De Machu Picchu às Cordilheiras do Himalaia, passando por Pantanal e Atol das Rocas, há 114 Patrimônios Mundiais Naturais ameaçados no planeta. O número, apresentado em um novo relatório do WWF, corresponde a quase metade das 229 localidades eleitas pela Unesco como as de paisagem mais preciosa e de conservação prioritária. No Brasil, seis das sete riquezas estão na chamada lista vermelha: as ilhas atlânticas (Fernando de Noronha e Atol das Rocas), a Chapada dos Veadeiros (Goiás), a Costa do Descobrimento (Bahia), as reservas do Sudeste da Mata Atlântica, o Pantanal e o Parque Nacional do Iguaçu. Apenas o complexo da Amazônia Central não registra intervenções danosas em seu ecossistema.
Entre os principais riscos enumerados pelo relatório estão a extração de petróleo, a mineração, a pesca predatória e o desmatamento. Onze milhões de pessoas dependem dessas áreas para subsistência e sofrem o impacto das atividades econômicas e 90% dos sítios podem gerar emprego e benefícios para a população ao redor. Esta receita contribuiria para os países cumprirem a Agenda de Desenvolvimento Sustentável 2030, uma lista de 17 ações que devem ser tomadas nos próximos 15 anos para reduzir a pobreza no planeta.
— Estes são alguns dos locais mais valiosos e excepcionais do planeta. — destaca Marco Lambertini, diretor-geral do WWF e autor do relatório “Proteger as pessoas através da natureza”. — E devem continuar proporcionando bem-estar à população.
Aproximadamente 20% dos patrimônios naturais sofrem com mais de uma atividade industrial.
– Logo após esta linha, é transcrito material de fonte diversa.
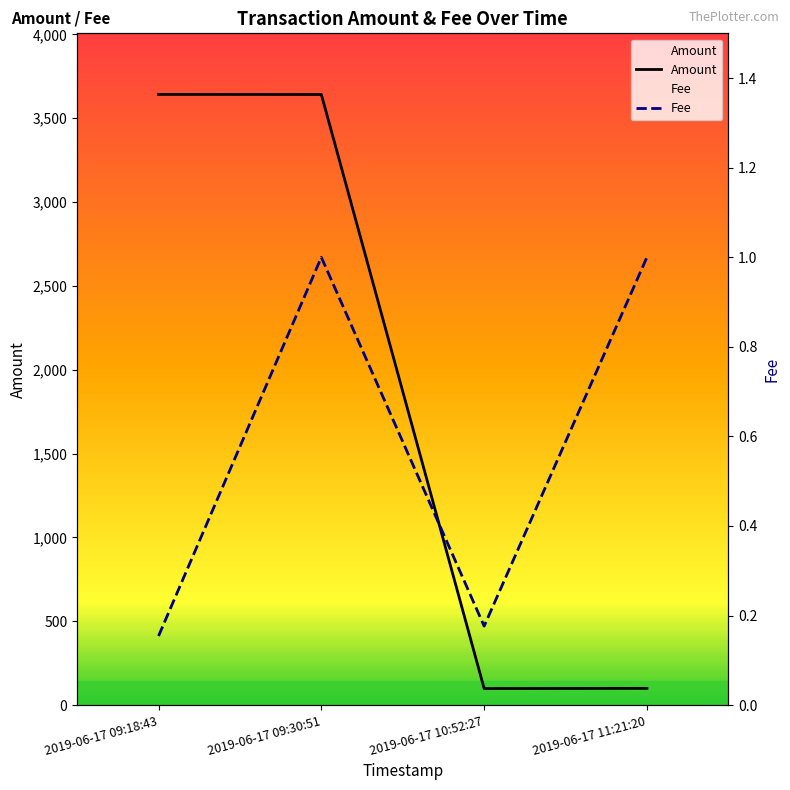

Does the chart have visible grid lines?

No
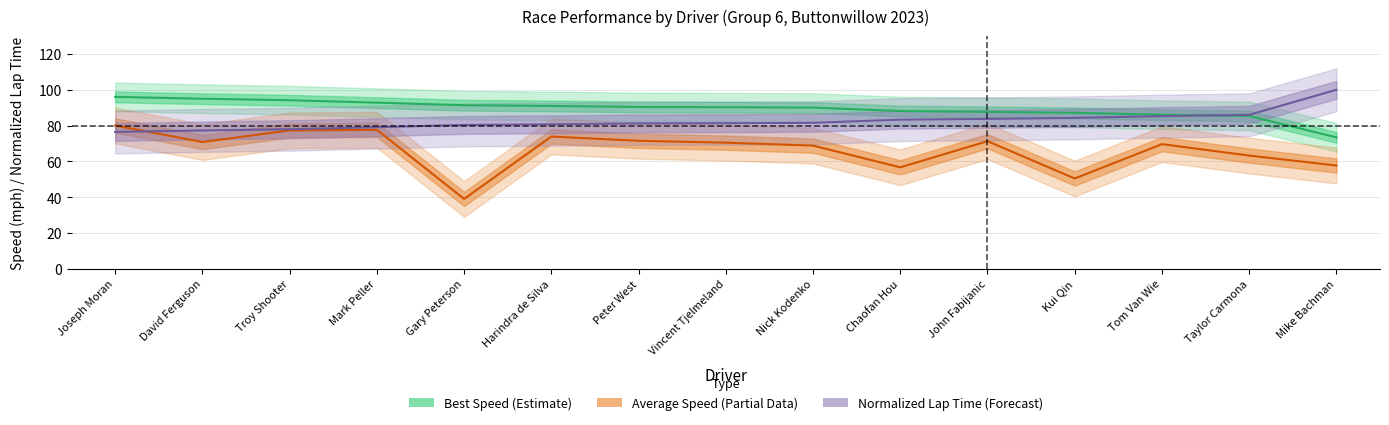

What is the value of the Best Speed point at the 4th from the left?

92.8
Na Costa do Descobrimento, por exemplo, há registros de exploração de petróleo, mineração e construção de rodovias. Para evitar estas ações, Lambertini recomenda que o poder público negue financiamento a projetos de companhias dentro das áreas protegidas.
Mario Barroso, superintendente de Conservação do WWF-Brasil, alerta que o panorama de outras unidades de conservação sem o mesmo status de proteção pode ser ainda pior.
— Mesmo o reconhecimento mundial de uma área não a torna isenta de ameaças. Então, imagine os problemas de regiões que não têm este título? — questiona. — No Brasil, só há mais esforços se uma área tiver visibilidade. O Parque do Iguaçu, mesmo ameaçado, tem mais apelo porque é uma região turística. A Chapada dos Veadeiros, por sua vez, é isolada e por isso não atrai investimentos e fica vulnerável a atividades como a mineração.